Start of Block

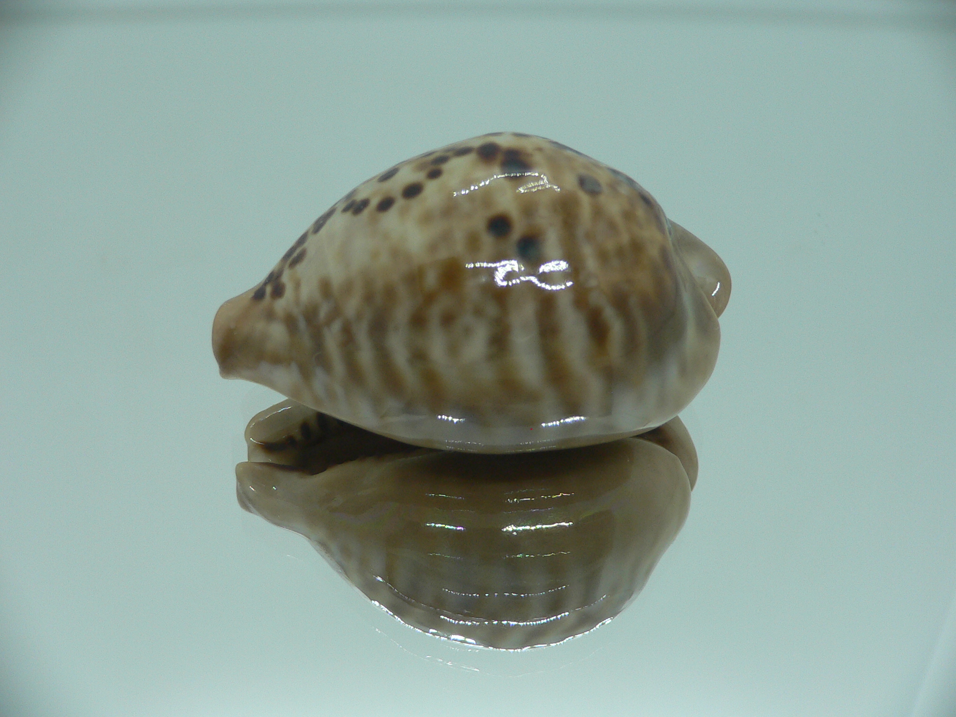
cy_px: 358
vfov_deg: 40.7
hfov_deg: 52.6
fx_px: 967
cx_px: 478
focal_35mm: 35
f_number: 2.8
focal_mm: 4.6
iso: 80
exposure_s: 1/60
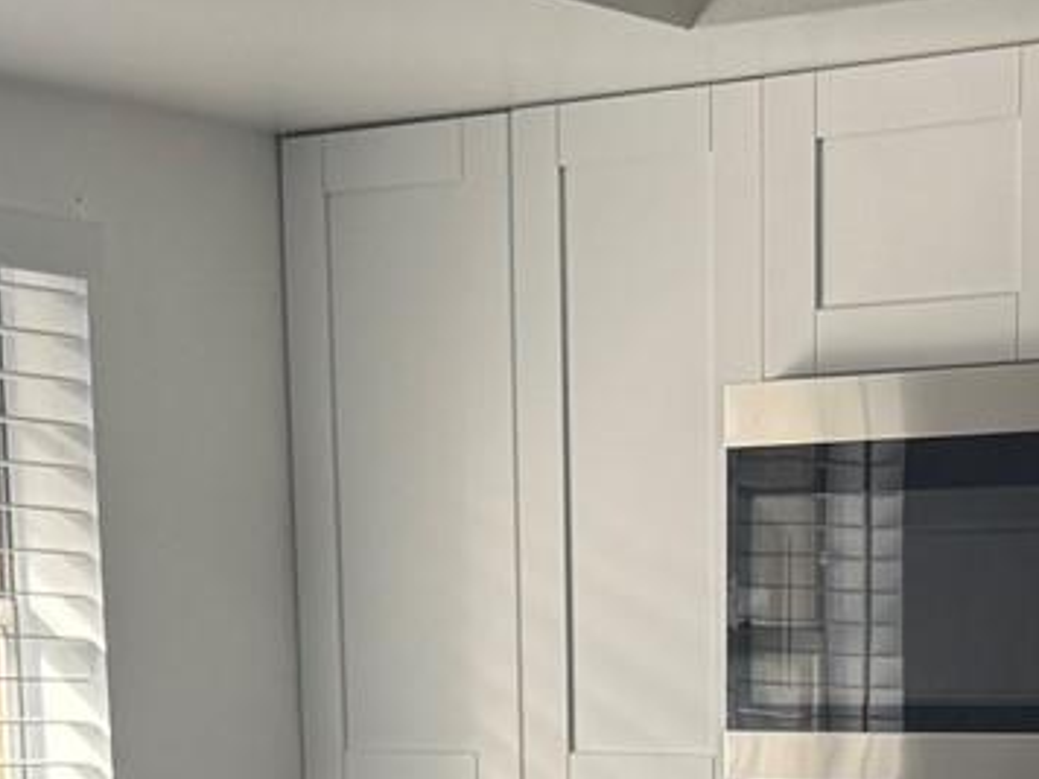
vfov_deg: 12.6
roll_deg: +0.6
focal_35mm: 108
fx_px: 3242
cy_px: 1365
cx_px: 765
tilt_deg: -10.8
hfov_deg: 18.1
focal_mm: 6.76
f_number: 1.78
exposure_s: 1/374
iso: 100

End of Block

Work item> Exclude the pictures and write out exactly the lines from the one holding "f_number: 2.8" through the end of the entries, inclusive, and only those.

Answer to the exercise>
f_number: 2.8
focal_mm: 4.6
iso: 80
exposure_s: 1/60
vfov_deg: 12.6
roll_deg: +0.6
focal_35mm: 108
fx_px: 3242
cy_px: 1365
cx_px: 765
tilt_deg: -10.8
hfov_deg: 18.1
focal_mm: 6.76
f_number: 1.78
exposure_s: 1/374
iso: 100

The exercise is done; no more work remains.